● **Work request**:
Copy out each line of the data below in which "positivity" appears.

● **Task input**:
[Start of Attachment]
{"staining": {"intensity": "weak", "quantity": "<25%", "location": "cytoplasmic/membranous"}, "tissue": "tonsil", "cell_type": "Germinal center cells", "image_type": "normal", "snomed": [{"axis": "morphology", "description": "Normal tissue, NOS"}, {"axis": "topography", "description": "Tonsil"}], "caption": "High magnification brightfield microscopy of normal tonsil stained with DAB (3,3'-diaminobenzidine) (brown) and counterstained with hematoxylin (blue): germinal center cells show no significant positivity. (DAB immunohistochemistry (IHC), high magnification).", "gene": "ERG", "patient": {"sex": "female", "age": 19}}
[End of Attachment]
[Start of Attachment]
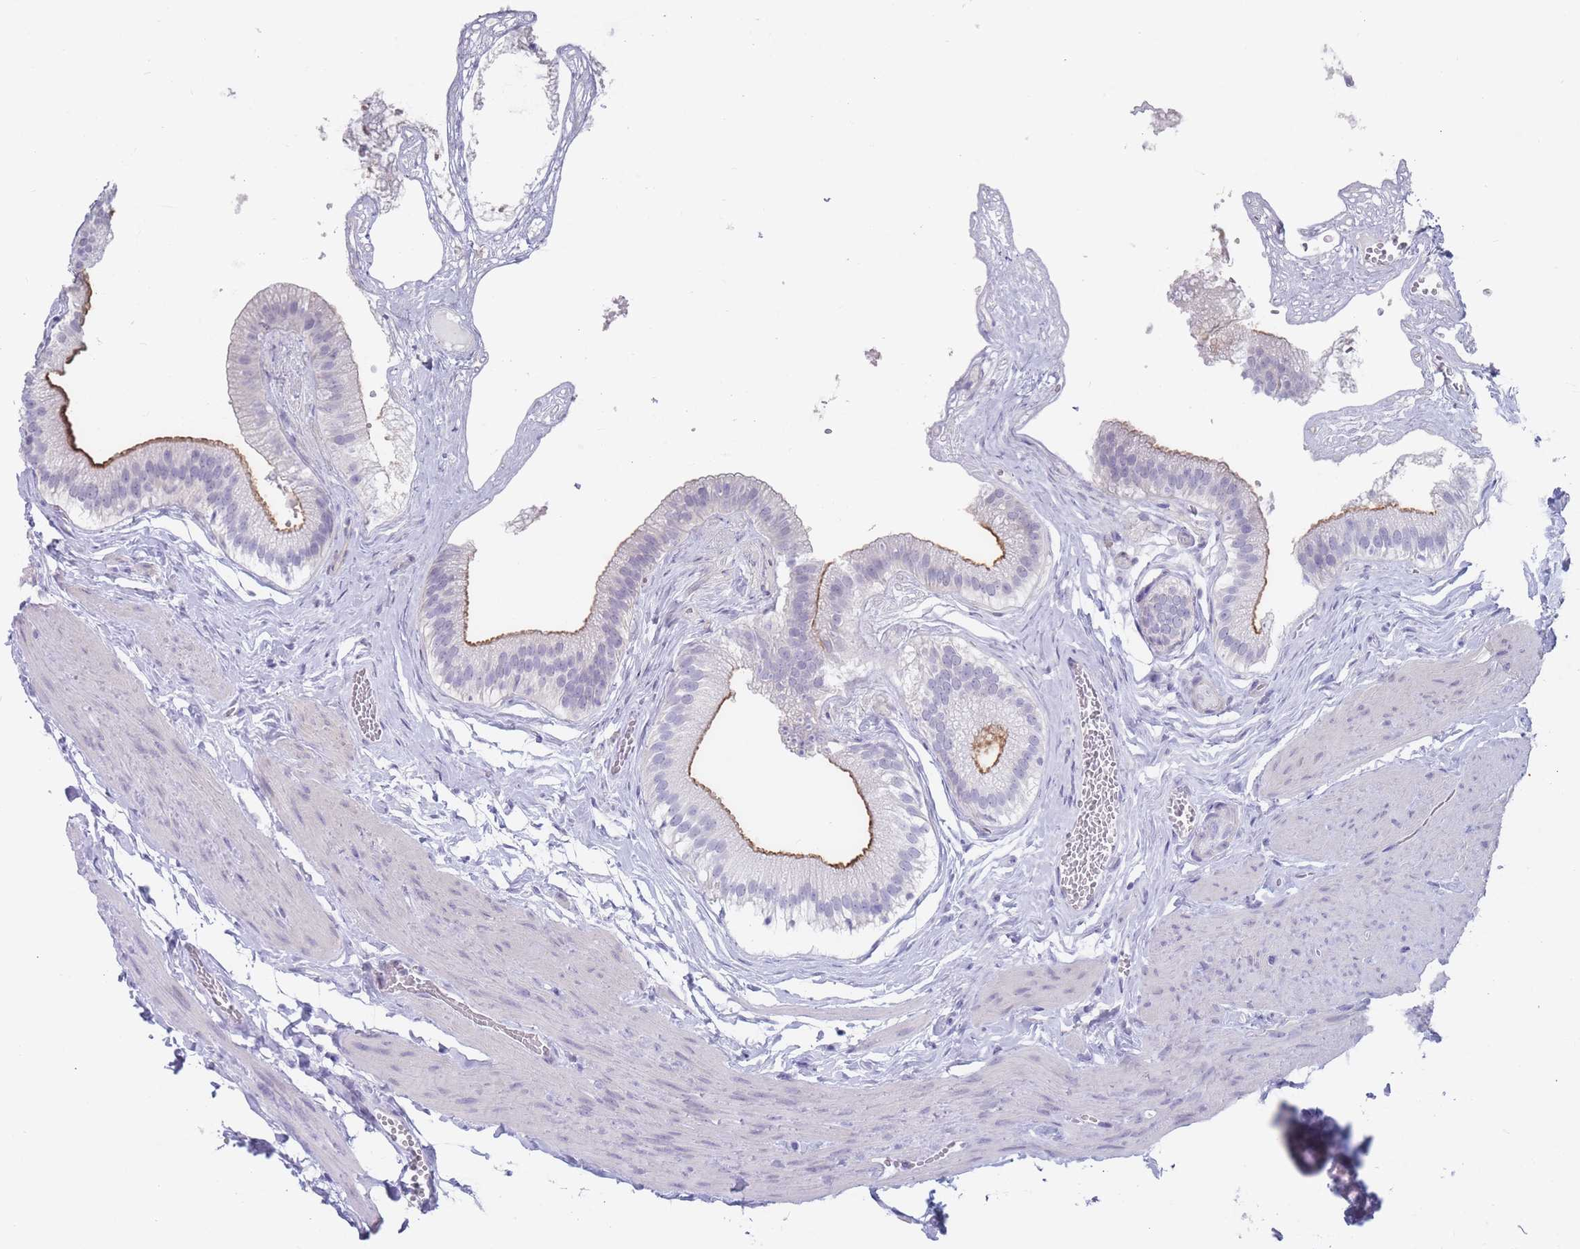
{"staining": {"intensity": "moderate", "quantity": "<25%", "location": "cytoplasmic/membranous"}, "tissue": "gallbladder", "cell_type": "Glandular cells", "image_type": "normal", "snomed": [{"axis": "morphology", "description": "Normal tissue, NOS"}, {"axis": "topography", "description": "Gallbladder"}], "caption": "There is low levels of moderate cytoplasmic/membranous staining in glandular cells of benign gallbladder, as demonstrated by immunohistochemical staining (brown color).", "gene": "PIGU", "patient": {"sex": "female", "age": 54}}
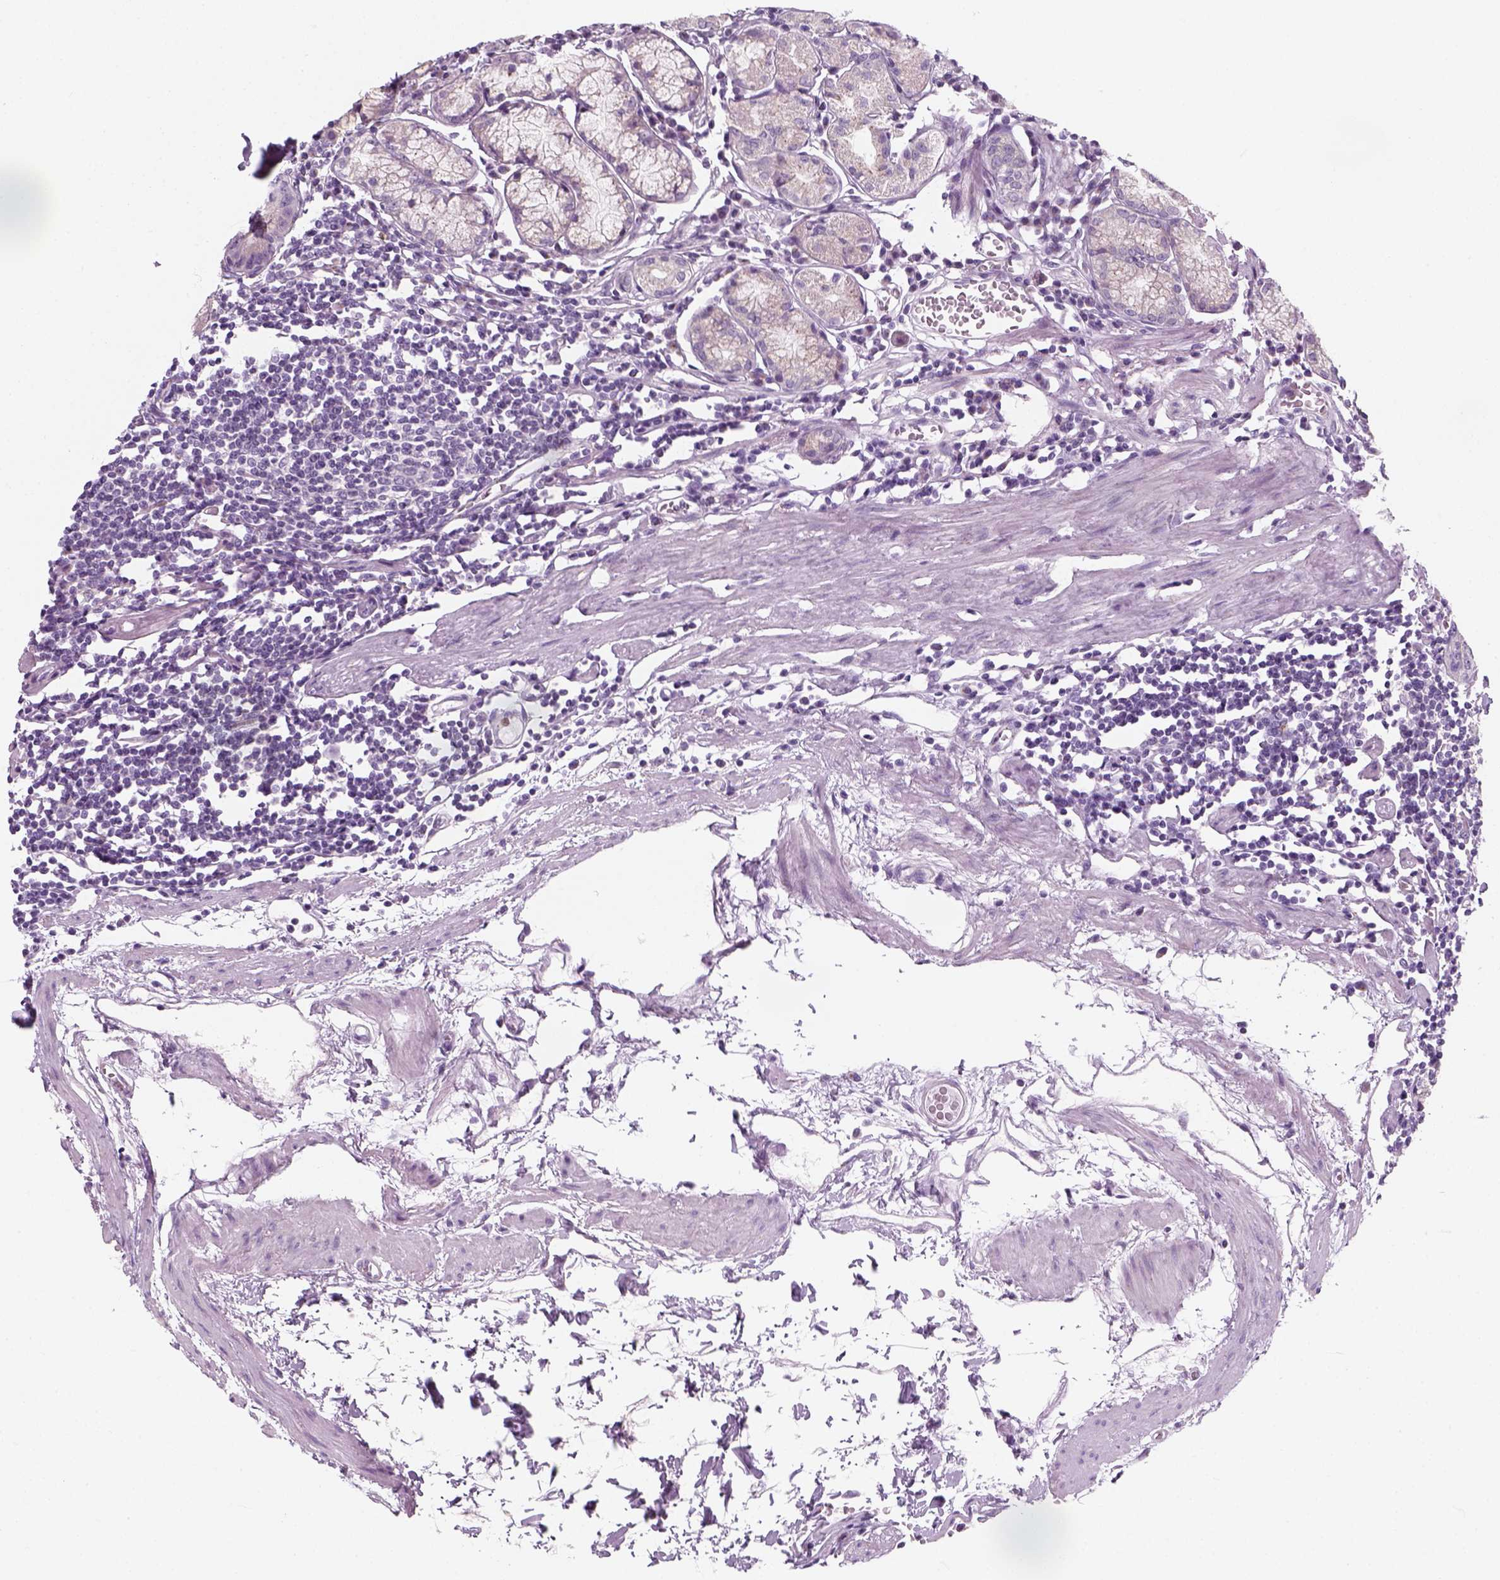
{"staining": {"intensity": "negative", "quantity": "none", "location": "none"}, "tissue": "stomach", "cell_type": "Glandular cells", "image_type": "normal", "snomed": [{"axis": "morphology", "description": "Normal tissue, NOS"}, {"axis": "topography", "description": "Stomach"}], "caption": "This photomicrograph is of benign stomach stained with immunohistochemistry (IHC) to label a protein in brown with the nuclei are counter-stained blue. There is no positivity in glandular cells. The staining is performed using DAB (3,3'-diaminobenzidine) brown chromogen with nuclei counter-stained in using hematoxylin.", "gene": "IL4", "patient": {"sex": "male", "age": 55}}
[End of Attachment]
● **Answer for the task**:
{"staining": {"intensity": "weak", "quantity": "<25%", "location": "cytoplasmic/membranous"}, "tissue": "tonsil", "cell_type": "Germinal center cells", "image_type": "normal", "snomed": [{"axis": "morphology", "description": "Normal tissue, NOS"}, {"axis": "topography", "description": "Tonsil"}], "caption": "High magnification brightfield microscopy of normal tonsil stained with DAB (3,3'-diaminobenzidine) (brown) and counterstained with hematoxylin (blue): germinal center cells show no significant positivity. (DAB immunohistochemistry (IHC), high magnification).", "gene": "ERG", "patient": {"sex": "female", "age": 19}}
{"staining": {"intensity": "negative", "quantity": "none", "location": "none"}, "tissue": "stomach", "cell_type": "Glandular cells", "image_type": "normal", "snomed": [{"axis": "morphology", "description": "Normal tissue, NOS"}, {"axis": "topography", "description": "Stomach"}], "caption": "This photomicrograph is of benign stomach stained with immunohistochemistry (IHC) to label a protein in brown with the nuclei are counter-stained blue. There is no positivity in glandular cells. The staining is performed using DAB (3,3'-diaminobenzidine) brown chromogen with nuclei counter-stained in using hematoxylin.", "gene": "IL4", "patient": {"sex": "male", "age": 55}}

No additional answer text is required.